You’re paged in the middle of the night. You wake up, confused and fumbling for your phone. You acknowledge the alert. Then you try to figure out exactly why you got paged in the first place, fighting the siren call of your pillow. Hopefully you’re lucid enough to begin addressing the issue. What if alerts automatically included more information, more context about what was happening? Especially if it’s information you would otherwise take time to gather? Computers can, and should, do as much work as possible for us before they page us. The graphs you look at, the commands you run, the information they provide can be incorporated into alerts to make them more meaningful and potentially decrease an alert’s Mean Time to Resolution.

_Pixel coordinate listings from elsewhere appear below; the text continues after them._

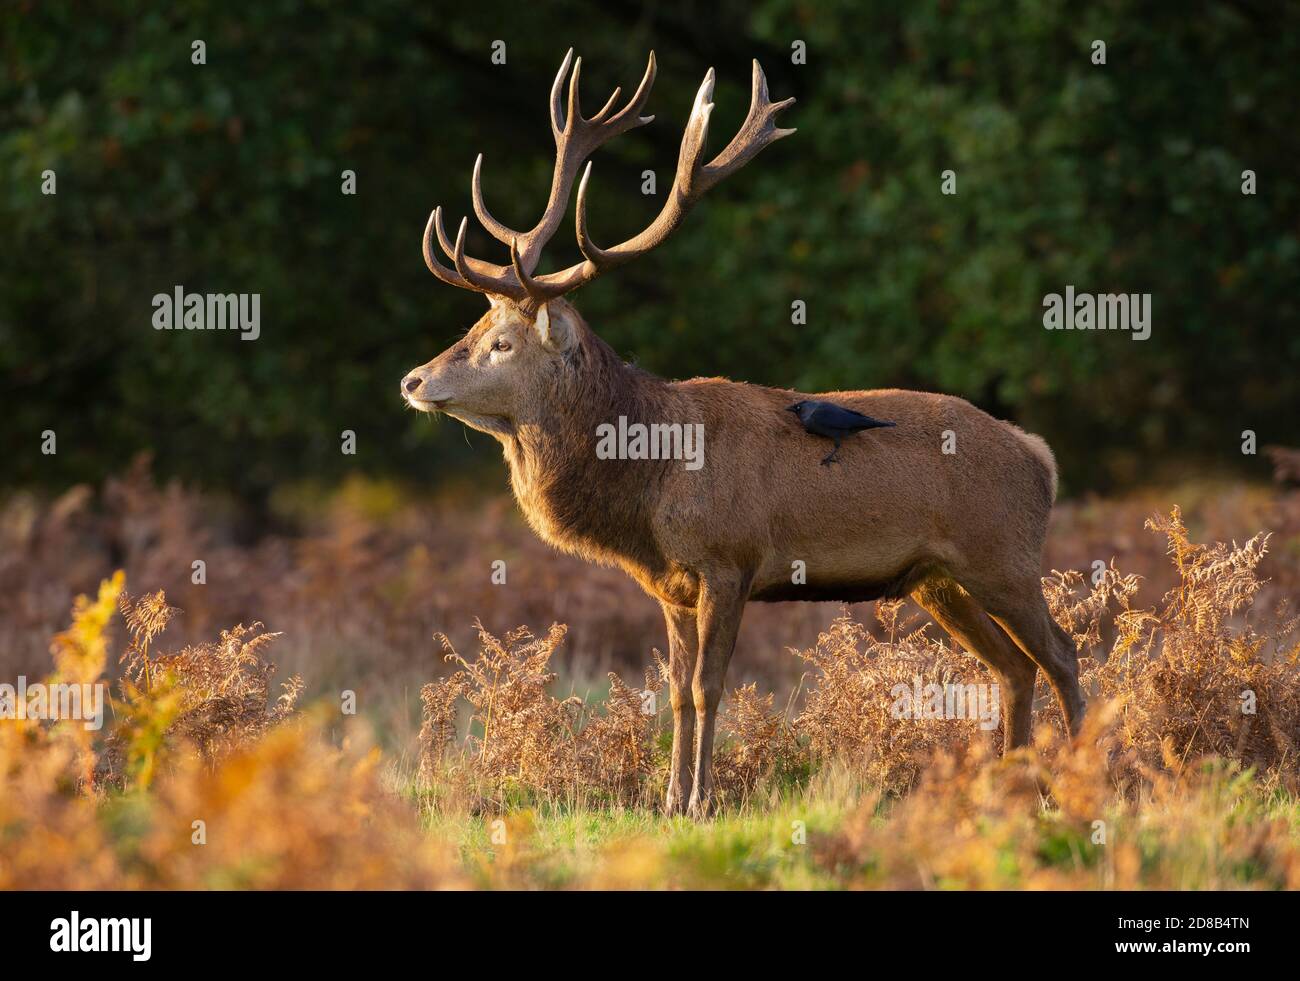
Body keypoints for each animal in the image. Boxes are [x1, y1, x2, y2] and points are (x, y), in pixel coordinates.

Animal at [401, 50, 1086, 816]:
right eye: (474, 326)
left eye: (501, 344)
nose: (413, 380)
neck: (649, 479)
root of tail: (1039, 456)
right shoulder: (671, 584)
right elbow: (673, 692)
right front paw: (670, 801)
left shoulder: (730, 558)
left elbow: (709, 686)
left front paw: (702, 801)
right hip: (937, 580)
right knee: (1014, 666)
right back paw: (1012, 789)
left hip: (1004, 555)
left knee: (1062, 653)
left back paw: (1091, 773)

In this presentation I’ll discuss the efforts Etsy’s Operations team put into contextualizing alerts to make them more useful. I’ll also review the nagios-herald project, a tool that integrates with Nagios to provide even more valuable content in alert notifications. For example, starting with the canonical disk space check we embedded 24-hour graphs in alerts to understand if disk growth was spontaneous or gradual; we’ve included Splunk query results that show the frequency of the alert to determine if it’s a recently recurring event or a one-off; we can also inform the on-call engineer why the alert triggered by highlighting where within a check’s thresholds the alert fell. Future alerts will include correlated information such as business metrics that may see an impact when an alert fires so that the on-call engineer can clearly communicate to affected stakeholders about alerting events.

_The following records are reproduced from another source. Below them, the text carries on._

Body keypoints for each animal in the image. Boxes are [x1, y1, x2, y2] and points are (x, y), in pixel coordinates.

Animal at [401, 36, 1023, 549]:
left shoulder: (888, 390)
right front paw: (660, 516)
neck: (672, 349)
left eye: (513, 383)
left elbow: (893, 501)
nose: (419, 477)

nagios-herald (currently under review to be open sourced) is extensible and provides a framework for adding temporal context into alerts via features such as:

  • Helpers – These are handy functions that perform queries against common tools (such as Ganglia, Graphite, and Splunk), download images, and more. The output generated by helpers is added to alerts to provide meaningful context around an event.
  • Formatters – These are used to format the content of the alert including colorizing text, inlining images, or attaching files. These aid in making content more legible (useful at 3AM!).

This presentation will provide several examples of in-production alerts before and after they were contextualized to illustrate how providing more relevant information in notifications can help identify problems. I’ll also demonstrate how nagios-herald has increased the usefulness of our alerts, share anecdotes from fellow engineers about how their on-call rotations improved as a result, and get you excited to be on-call again so that you too can make the experience more bearable.

Photo of Ryan Frantz

Ryan Frantz

Etsy

Ryan is a Senior Operations Engineer at Etsy. He loves to solve puzzles, play with his kids’ Legos, and learn new things. Like the harmonica.